* [EXERCISE PROMPT] Leave every picture out. Set down all the lines below exactly.

Data items:
== Segment start ==

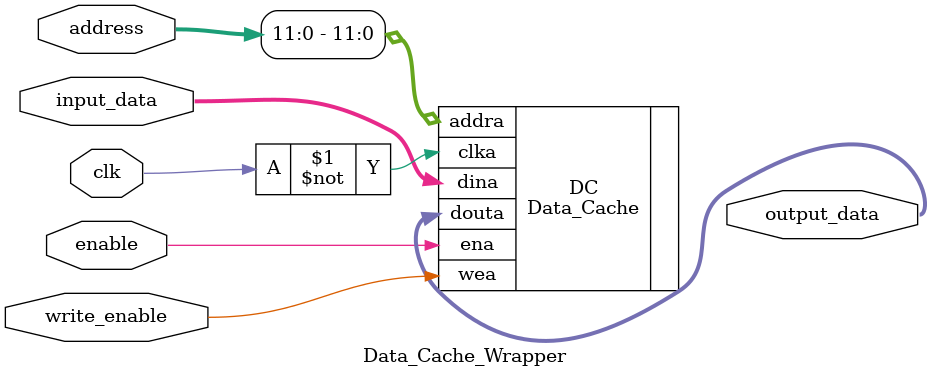
<source format=v>
`timescale 1ns / 1ps
module Data_Cache_Wrapper(
	input clk,
	input enable,
	input write_enable,
	input [31:0] address,
	input [31:0] input_data,
	output [31:0] output_data
    );

	Data_Cache DC (.clka(~clk), .ena(enable), .wea(write_enable), .addra(address[11:0]), .dina(input_data), .douta(output_data));

endmodule

</source>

== Segment end ==

* [FINISHED TASK]
<source format=v>
`timescale 1ns / 1ps
module Data_Cache_Wrapper(
	input clk,
	input enable,
	input write_enable,
	input [31:0] address,
	input [31:0] input_data,
	output [31:0] output_data
    );

	Data_Cache DC (.clka(~clk), .ena(enable), .wea(write_enable), .addra(address[11:0]), .dina(input_data), .douta(output_data));

endmodule

</source>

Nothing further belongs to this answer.